Auf den ersten Blick erscheint dies als ein Schritt in die richtige Richtung – weg vom fossilen Zeitalter, hin zu erneuerbaren Alternativen. Doch auch hier gibt es berechtigte Zweifel, ob Bioplastik die richtige Entwicklung ist.
In vielen Fällen stammen die Rohstoffe für diese Kunststoffe nämlich aus dem globalen Süden, von einer industriellen Intensivlandwirtschaft mit fragwürdiger Nachhaltigkeit. Diese benötigt viel Landfläche, Wasser und Agrochemikalien. Abgesehen davon, dass dieser Anbau von Nutzpflanzen für Bioplastik in Konkurrenz zur Lebensmittelproduktion stehen könnte, sind Bodenerosion, Grundwasserverschmutzung durch Pestizide und der Verlust von Biodiversität nur einige der verheerenden ökologischen Folgen. Die Zeche dafür zahlen letztendlich die Menschen vor Ort.
Vor allem in Brasilien, wo mit Braskem einer der größten Bioplastik-Hersteller der Welt zu finden ist, erstrecken sich bereits die industriellen Monokulturen der Zuckerrohrplantagen.
Die meisten Konzerne, die zur Zeit mit Bioplastik arbeiten, beziehen ihre Produkte von Braskem. So auch Coca Cola, Tetra Pak und Lego. Sie verweisen in der Regel auf Nachhaltigkeits-Zertifikate, um die Herkunft und Herstellung ihrer Produkte zu legitimieren. Doch wie auch in der Holzwirtschaft oder Fischerei ist auf diese Siegel kein Verlass.
Trotz ausgiebiger Werbung für das “grüne” Plastik scheinen die Konzerne selbst Zweifel an der Glaubwürdigkeit ihrer Umwelt-Versprechen zu haben und reagierten ungewöhnlich zurückhaltend auf direkte Fragen zu dem Thema. In einer Marktumfrage hat denkhausbremen versucht, sich ein Bild vom Stand der Bioplastiknutzung auf dem deutschen Markt zu machen.
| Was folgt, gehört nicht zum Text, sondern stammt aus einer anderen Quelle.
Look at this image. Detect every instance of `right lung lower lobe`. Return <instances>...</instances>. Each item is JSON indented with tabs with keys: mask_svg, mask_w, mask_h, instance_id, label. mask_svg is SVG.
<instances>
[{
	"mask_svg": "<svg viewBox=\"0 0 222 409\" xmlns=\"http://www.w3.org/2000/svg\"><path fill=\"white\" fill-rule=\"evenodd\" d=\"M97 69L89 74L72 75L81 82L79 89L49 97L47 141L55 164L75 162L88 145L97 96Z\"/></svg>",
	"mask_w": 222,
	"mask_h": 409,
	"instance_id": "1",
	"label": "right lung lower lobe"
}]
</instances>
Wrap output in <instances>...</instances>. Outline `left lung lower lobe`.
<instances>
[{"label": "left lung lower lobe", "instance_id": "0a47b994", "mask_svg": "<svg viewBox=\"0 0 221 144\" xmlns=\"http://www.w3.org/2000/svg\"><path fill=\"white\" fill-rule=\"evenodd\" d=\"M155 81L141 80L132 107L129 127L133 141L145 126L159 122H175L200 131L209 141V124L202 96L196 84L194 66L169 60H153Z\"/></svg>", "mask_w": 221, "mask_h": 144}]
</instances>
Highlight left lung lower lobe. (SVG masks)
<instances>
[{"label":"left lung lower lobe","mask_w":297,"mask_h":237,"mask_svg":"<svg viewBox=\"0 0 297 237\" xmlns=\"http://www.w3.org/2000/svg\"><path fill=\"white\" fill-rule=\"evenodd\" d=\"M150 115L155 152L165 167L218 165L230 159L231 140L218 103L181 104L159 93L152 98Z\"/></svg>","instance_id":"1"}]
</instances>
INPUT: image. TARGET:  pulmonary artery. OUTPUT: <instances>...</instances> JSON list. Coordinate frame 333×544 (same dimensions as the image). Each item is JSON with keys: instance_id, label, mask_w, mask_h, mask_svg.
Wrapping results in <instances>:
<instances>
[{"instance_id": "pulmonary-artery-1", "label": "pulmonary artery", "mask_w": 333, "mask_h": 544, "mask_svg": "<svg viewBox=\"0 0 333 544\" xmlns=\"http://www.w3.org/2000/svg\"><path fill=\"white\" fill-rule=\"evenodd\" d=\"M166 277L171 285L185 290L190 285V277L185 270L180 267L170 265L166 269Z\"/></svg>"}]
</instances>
Der Rücklauf war jedoch erstaunlich gering. Selbst Coca Cola und Pepsi reagierten äußerst schmallippig, obwohl man auf deren firmeneigenen Websites sehr wohl auf Werbelyrik über grünes Bioplastik stößt. Edeka und Otto äußerten hingegen Bedenken im Hinblick auf biologische Kunststoffe und auch Konsum- und Handelsriesen wie Unilever, Mars oder Rewe halten bislang Abstand von Bioplastik.
Es ist also kein Geheimnis, dass der grüne Kunststoff gar nicht so grün ist. Am Ende des Tages kommt es darauf an, Ressourcen zu sparen und unsere überholten Wirtschafts- und Konsummuster zu überdenken. Ein System, das auf ständiges Wachstum und Verschwendung ausgelegt ist, kann kaum nachhaltig sein: Kreislaufwirtschaft und Kaskadennutzung, Reduzierung und Recycling sind die Richtung, die auch die Kunststoffindustrie einschlagen sollte.